CU-Boulder study shows differences in mammals responding to climate change
Jan. 21, 2014 Christy McCain
If you were a shrew snuffling around in a North American forest, you would be
27 times less likely to respond to climate change than if you were a moose.
That is just one of the findings of a new CU- Boulder study led by Assistant
Professor Christy McCain that looked at how 73 different North American mammal species are responding -- or not responding -- to climate change.
CUT 1 “The two traits that were most related to who responded, the largest predictor, was body size. If you are really big - something like a big horned sheep, a reindeer, a polar bear, but even medium-sized mammals - those are almost responding 100 percent at the time. (:18) Whereas if you’re really little - a shrew which weighs anywhere between 2 and 10 grams to smaller rodents under 100 grams - they’re almost not responding at all to climate change.” (:31)
McCain, who is a biologist in CU-Boulder’s ecology and evolutionary biology department, and her research team looked at more than 1,000 different scientific studies on North American mammal responses to human-caused climate change, eventually selecting 140 papers as the basis for the study. From those papers they broke them down into two types of studies.
CUT 2 “One they had historical data that had been collected maybe in the 1920s to
1940s and then the researchers went back to those places and re-assessed whether the mammals were still there or whether they had locally gone extinct or whether they had been reduced in numbers or whether they had shifted their ranges. (:22) The other type of study was ones that they had studied a population over a really long time period - a time period where they started before climate change - and then way after the period in the 80s where we started documenting climate change into now.” (:37)
McCain says one of the most intriguing findings was that some small mammals may find shelter to climate change by using a wider array of “micro-climates” available in the vegetation and soil. She compared the findings with the events at the K-T boundary 66 million years ago when an asteroid smacked Earth, drastically changing the climate and killing off the big dinosaurs but sparing many of the small mammals.

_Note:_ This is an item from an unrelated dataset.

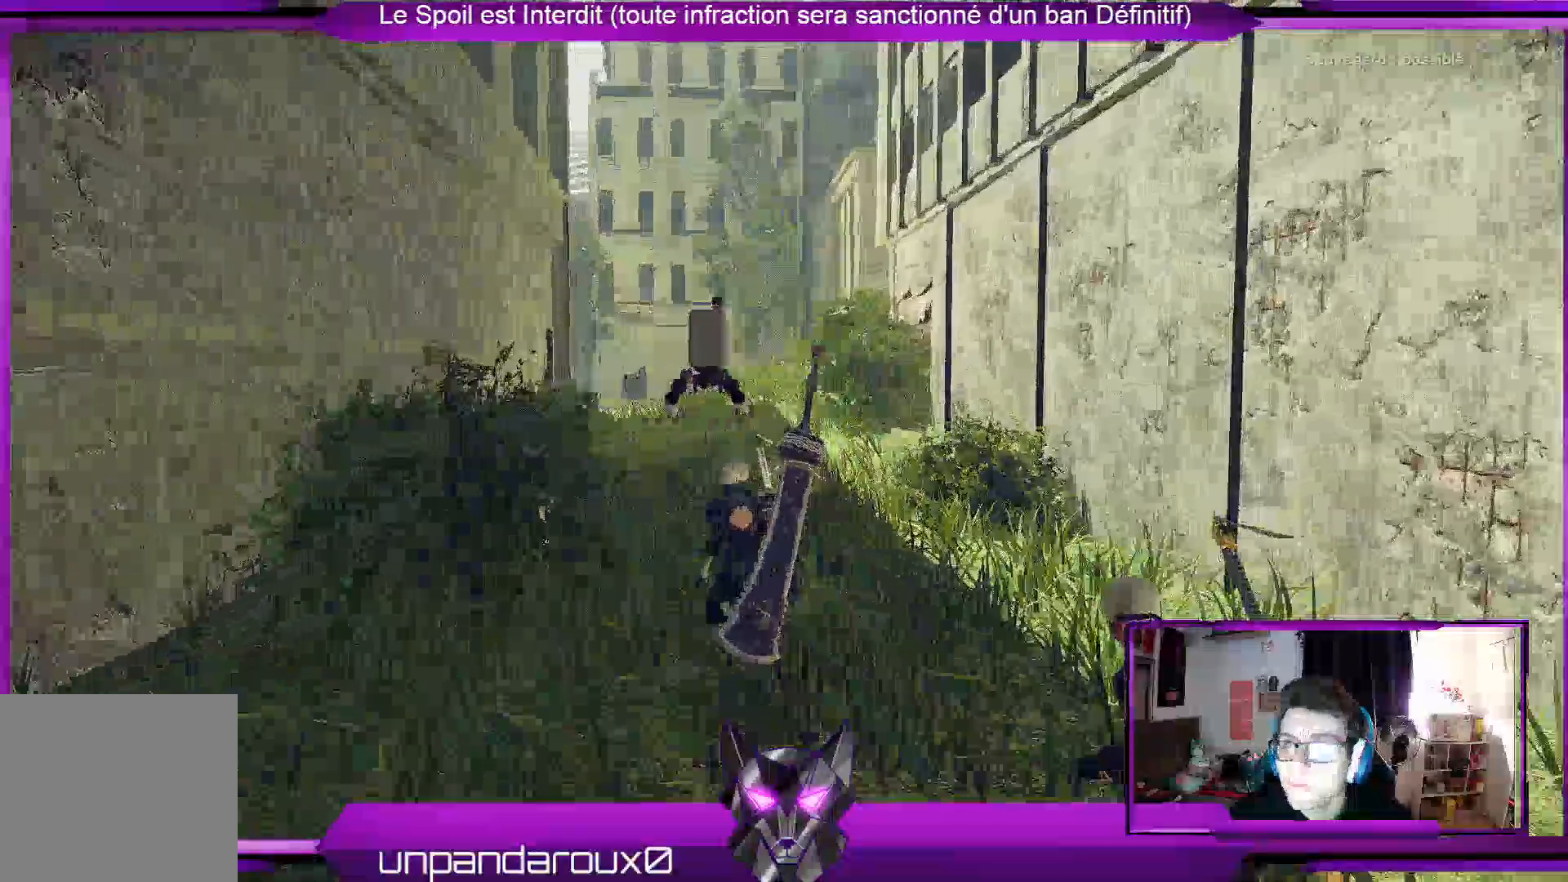
{"buttons": [], "left_stick": "up", "right_stick": "center", "events": []}
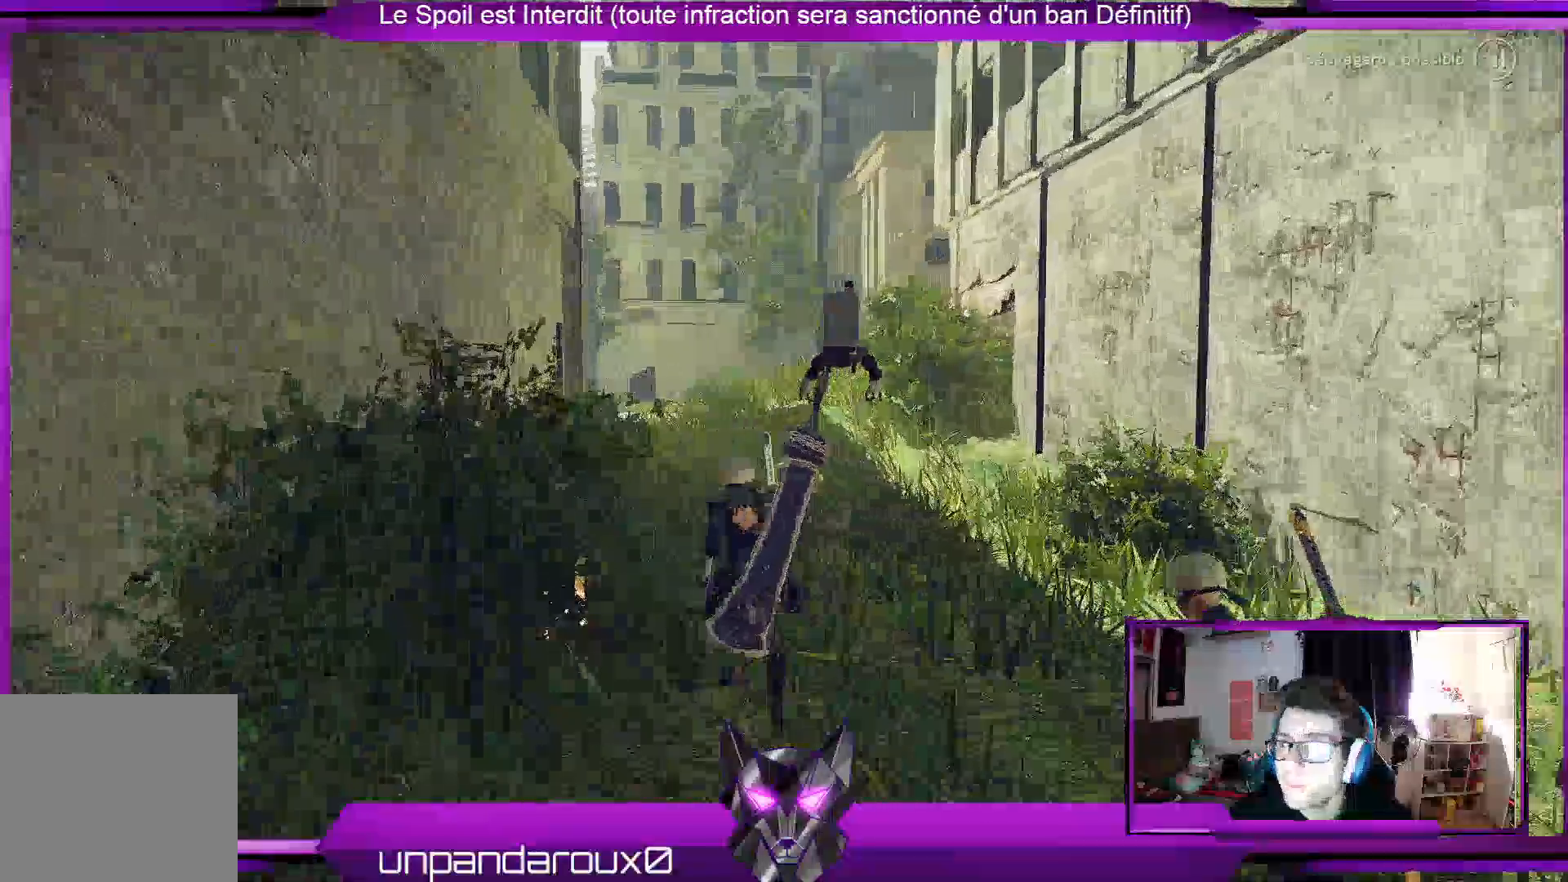
{"buttons": [], "left_stick": "up", "right_stick": "center", "events": []}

CUT 3 “There’s this hypothesis about climate sheltering where research had surmised that the smallest mammals made it through the KT boundary - this huge change in climate that happened really quickly – because they were small and nocturnal and living underground. (:18) Where many of these really big things that were dominating the
Earth, dinosaurs, went extinct.” (:24)
McCain says something that’s important for the public to understand is the fact that it’s the largest mammals responding most to climate change – the mammals many people find the most charismatic in the animal world.
CUT 4 “The things that are responding most to climate change are the things that we tend to like the most, right, that we go to parks to see - big horned sheep and elk and reindeer and polar bears. (:13) And it’s important to think about because if the things we like the most are the things that are responding the most to climate change they’re also the things that have the highest extinction risk. That should be a motivation for us to respond by doing more to alleviate the effects of climate change.” (:30)
McCain says her current studies will look at how temperature influences food supplies and how that influences populations and the numbers of individual species.